• WHAT TO WORK ON:
As you print the data below, keep every line exactly as it is and leave the images behind.

• DATASET SECTION:
--------------------------------------------------

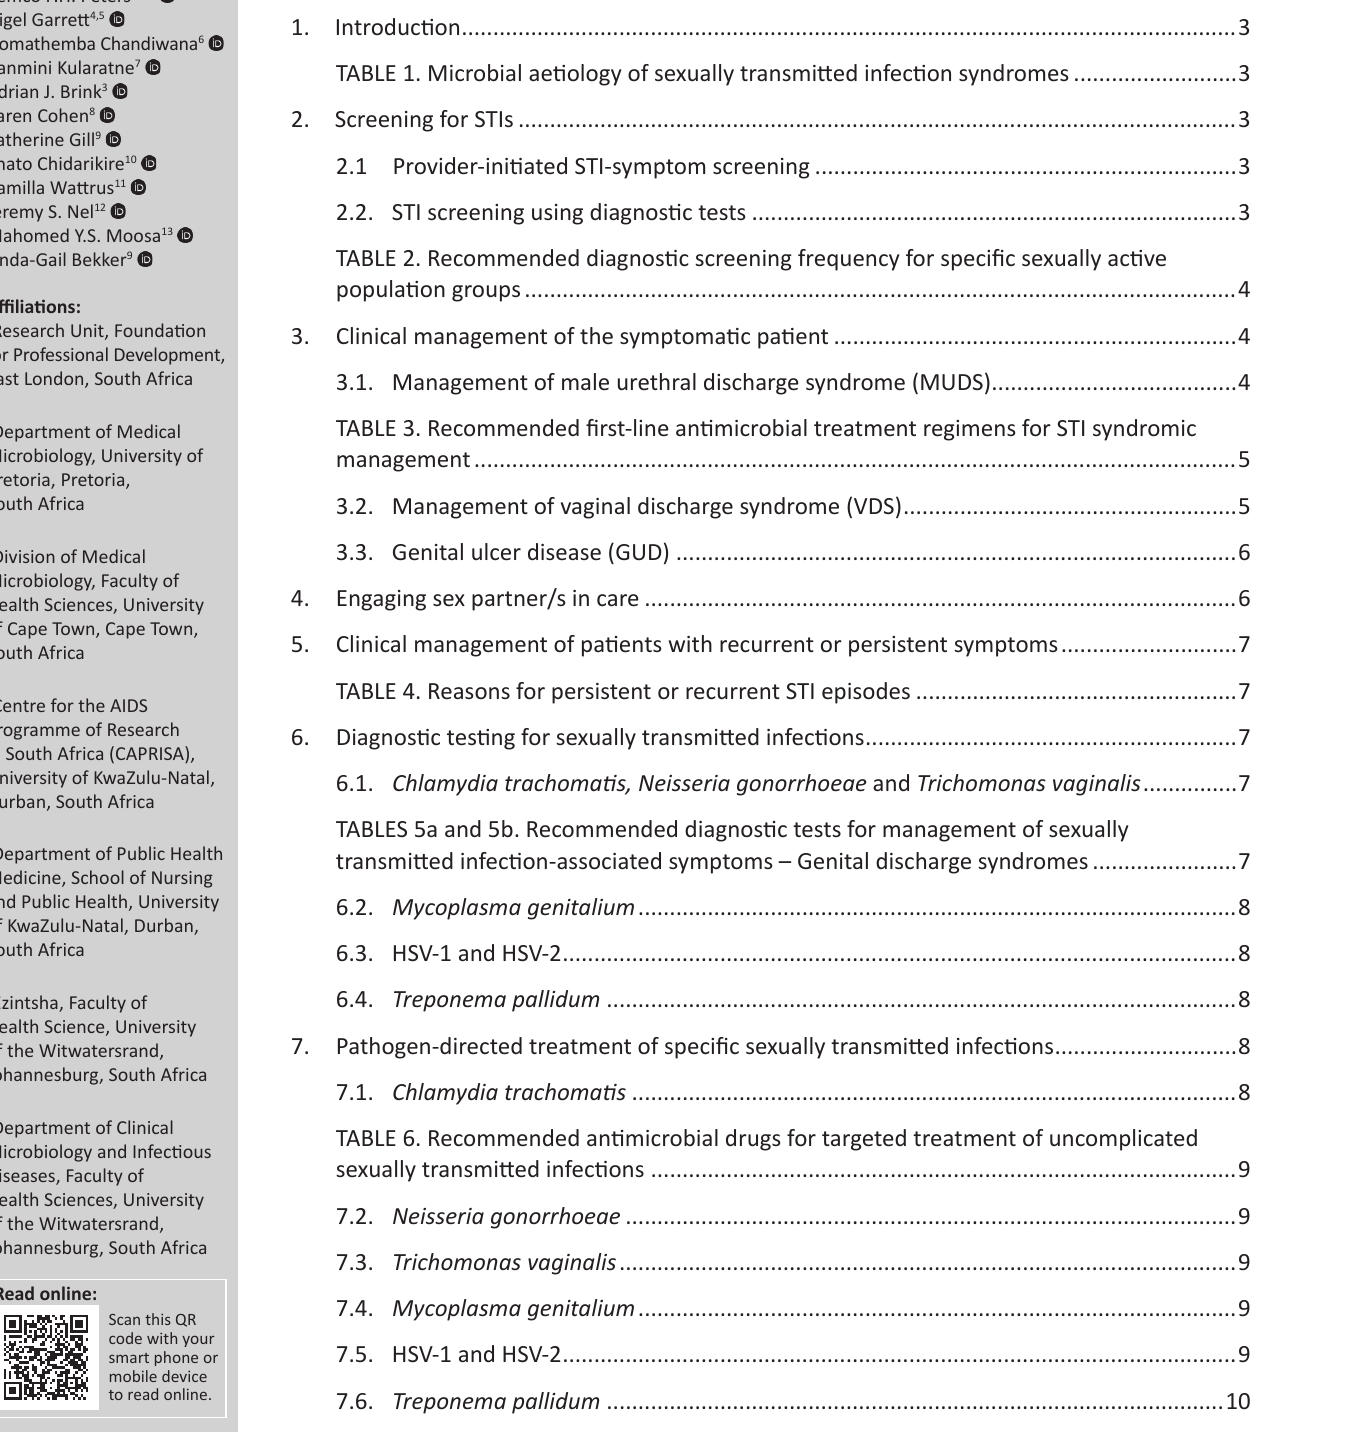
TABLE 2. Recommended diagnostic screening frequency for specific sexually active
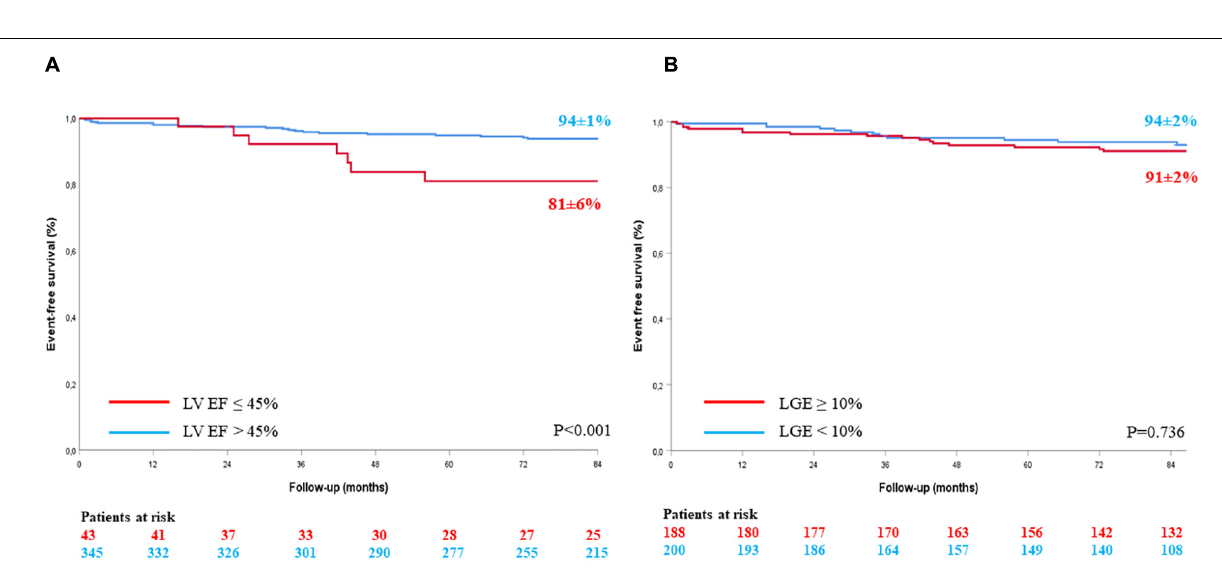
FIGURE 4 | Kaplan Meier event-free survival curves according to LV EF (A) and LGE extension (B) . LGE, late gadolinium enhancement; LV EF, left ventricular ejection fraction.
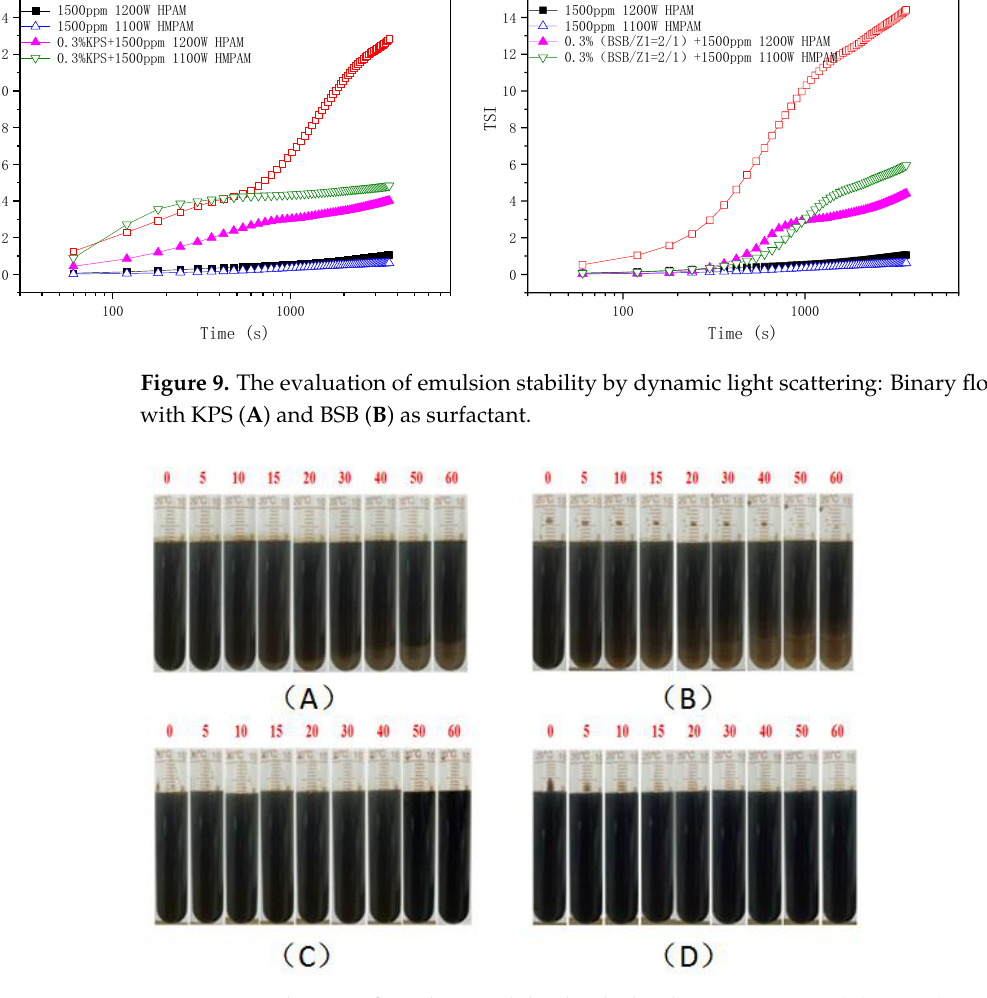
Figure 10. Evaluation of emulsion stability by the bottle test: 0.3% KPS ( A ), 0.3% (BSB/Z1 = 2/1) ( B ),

--------------------------------------------------

• RESPONSE TO THE TASK:
TABLE 2. Recommended diagnostic screening frequency for specific sexually active
FIGURE 4 | Kaplan Meier event-free survival curves according to LV EF (A) and LGE extension (B) . LGE, late gadolinium enhancement; LV EF, left ventricular ejection fraction.
Figure 10. Evaluation of emulsion stability by the bottle test: 0.3% KPS ( A ), 0.3% (BSB/Z1 = 2/1) ( B ),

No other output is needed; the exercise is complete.